Kalau ada lahan luas, Kota baiknya jangan buat lahan tuk bahan baku, pertanian atau peternakan. Serahkan ke kabupaten. Kota baiknya buat kawasan industri, jasa sentra dagang. Pun kabupaten demikian. Fokus dipenyediaan bahan baku.
Kota itu sentra ekonomi, pusat peredaran uang, pusat konsumen. Kota dapat mendesain apa, untuk siapa dan dimana (spasial). Dan baiknya jangan saling menggantikan (subtitusi), tapi saling melengkapi (komplementer).
Perlulah Bagi2 kawasan tuk jadi sentra apa. Supaya bangun tidak jomplang, berat kiri ringan kanan. Kalau org butuh baju adanya dilokasi A, bahan bangunan di lokasi B, kawasn kuliner di lokasi C. Semua bisa terangkat.
Mataram juga awalnya gitu, walau lama sedikit bergeser. Kalau mau beli alat2 berat, grosir dan bengkel ada di sweta, kuliner ada di sayang sayang, beli baju, sepeda, mainan anak ada di cakranegara. Hidup itu kawasan sekitar, krn bergantinya kebutuhan masyarakat setiap waktu.
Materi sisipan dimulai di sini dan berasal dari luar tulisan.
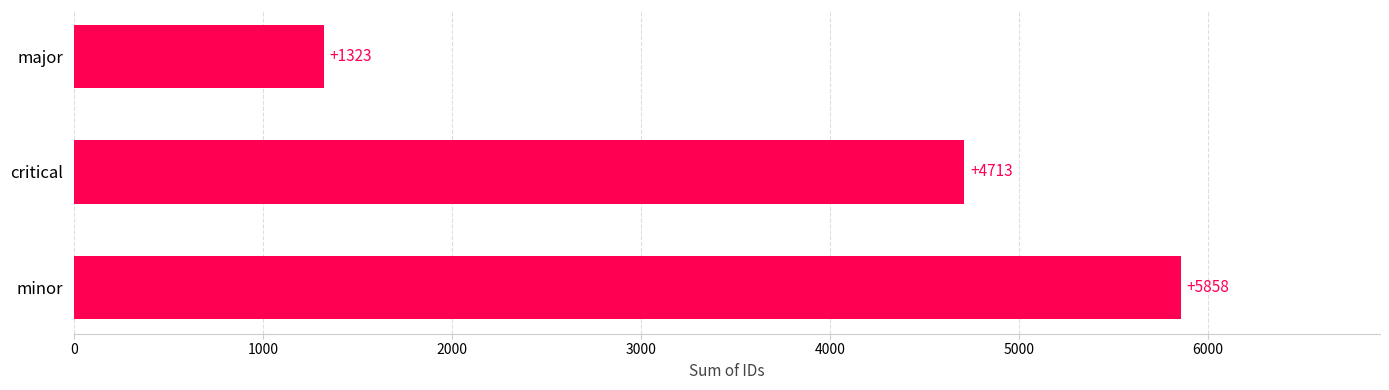

Does the chart contain stacked bars?

No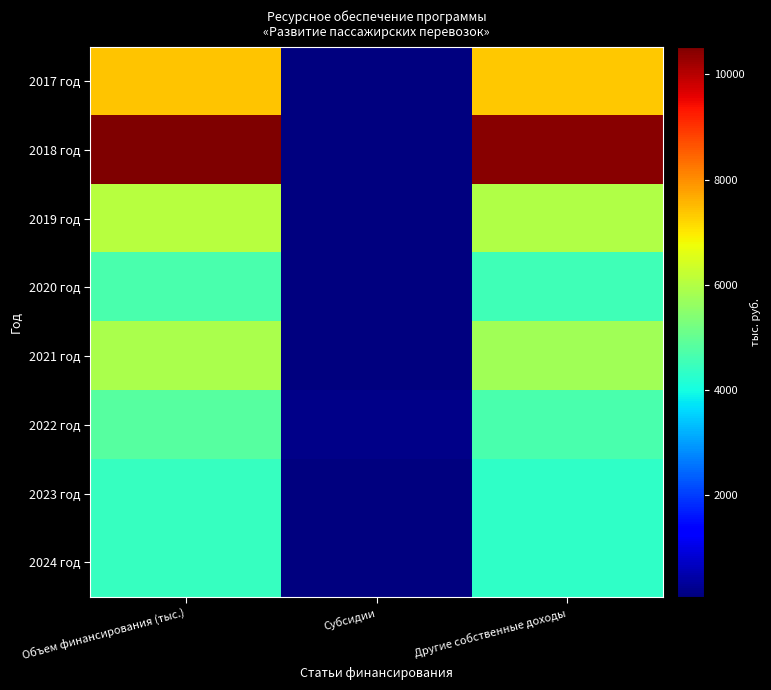

Reading right to left, list all the values displayed in this chart.

2017 год: Другие собственные доходы=7340.2	Субсидии=73.1	Объем финансирования (тыс.)=7413.3
2018 год: Другие собственные доходы=10441.9	Субсидии=82.3	Объем финансирования (тыс.)=10524.2
2019 год: Другие собственные доходы=5960.5	Субсидии=90.9	Объем финансирования (тыс.)=6051.4
2020 год: Другие собственные доходы=4557.4	Субсидии=103.9	Объем финансирования (тыс.)=4661.3
2021 год: Другие собственные доходы=5771.1	Субсидии=105.8	Объем финансирования (тыс.)=5876.9
2022 год: Другие собственные доходы=4668.2	Субсидии=156.3	Объем финансирования (тыс.)=4824.5
2023 год: Другие собственные доходы=4325.8	Субсидии=110.6	Объем финансирования (тыс.)=4436.4
2024 год: Другие собственные доходы=4325.8	Субсидии=110.6	Объем финансирования (тыс.)=4436.4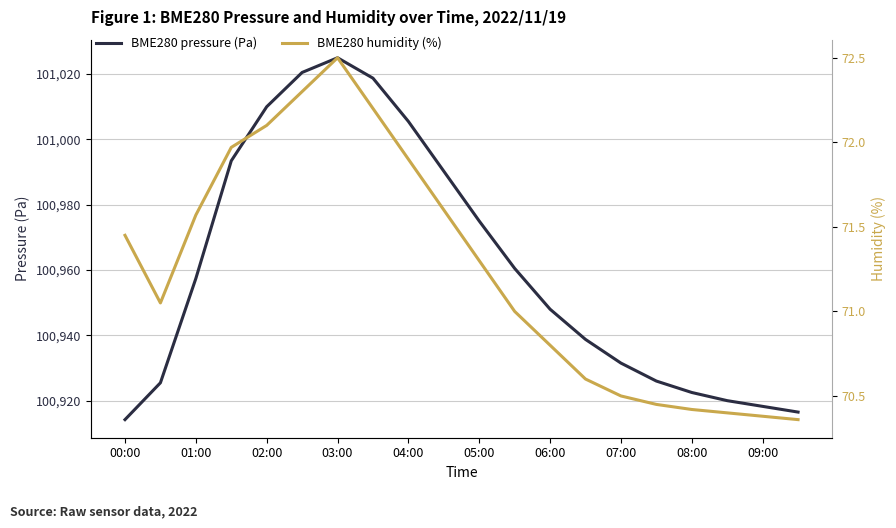

True or false: BME280 pressure (Pa) has a value of 132859.8 at 03:00.

False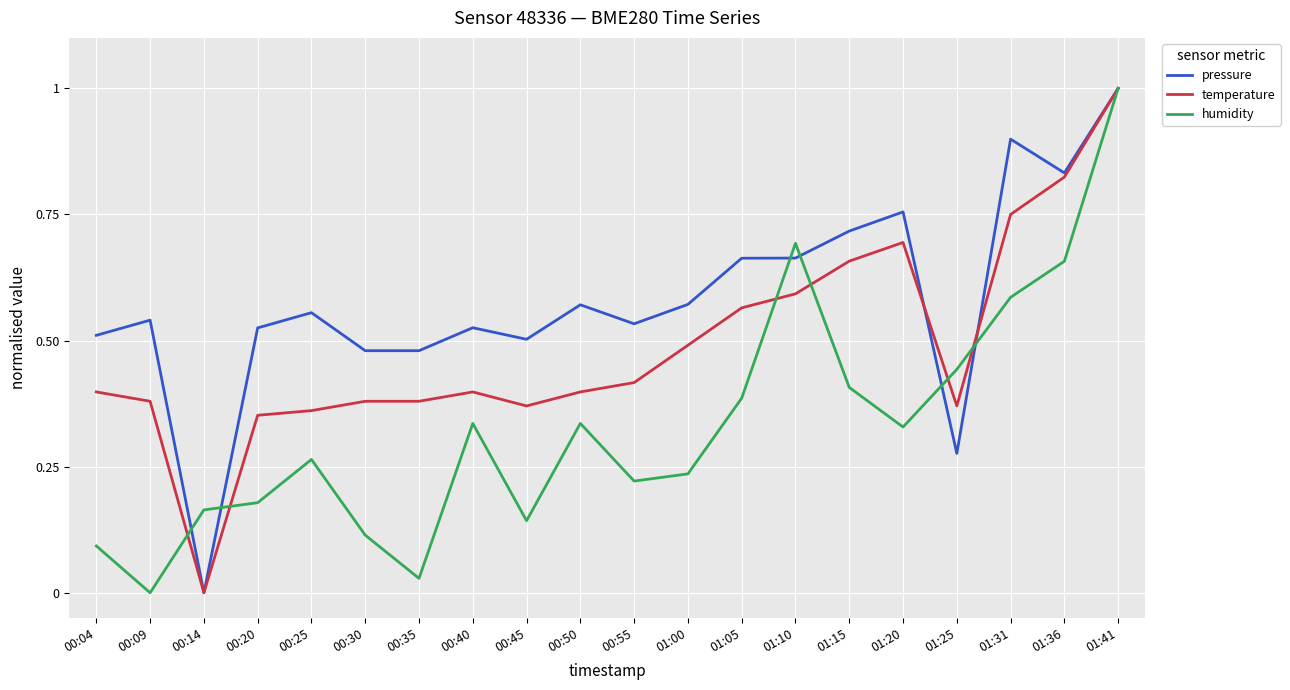

What is the sum of all temperature values?

9.8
Terkadang yang bikin bergeser karena ada toko serba ada atau tanpa jelas peruntukan. Orng beli bahan tuk bengkel misalnya tdk jauh2, Lokasinya malah di kawasan kuliner. Mati kawasan untuk alat bengkel, beserta ekosistem bisnisnya.
Mumpung belum terlalu jauh, mohon dalam RTRW perlulah diatur supaya setiap titik kota jadi pusat kunjungan krn punya kareteristik. Dan, harus ada minimal satu yang unik dan diskenariokan tuk dikenal.
Misalnya, malioboro di Jogja, Pasar glodok dan tanah abang Jakarta. Kute di Bali, Mandalika di Lombok.
Tidak ada yang tidak bisa bila duduk bareng. Tentu kita bahagia, Kabupaten dan Kota tetap akur tuk bahas kesejahteraan rakyat Bima Raya. Dimulai dari kelola aset. Saya kira itu.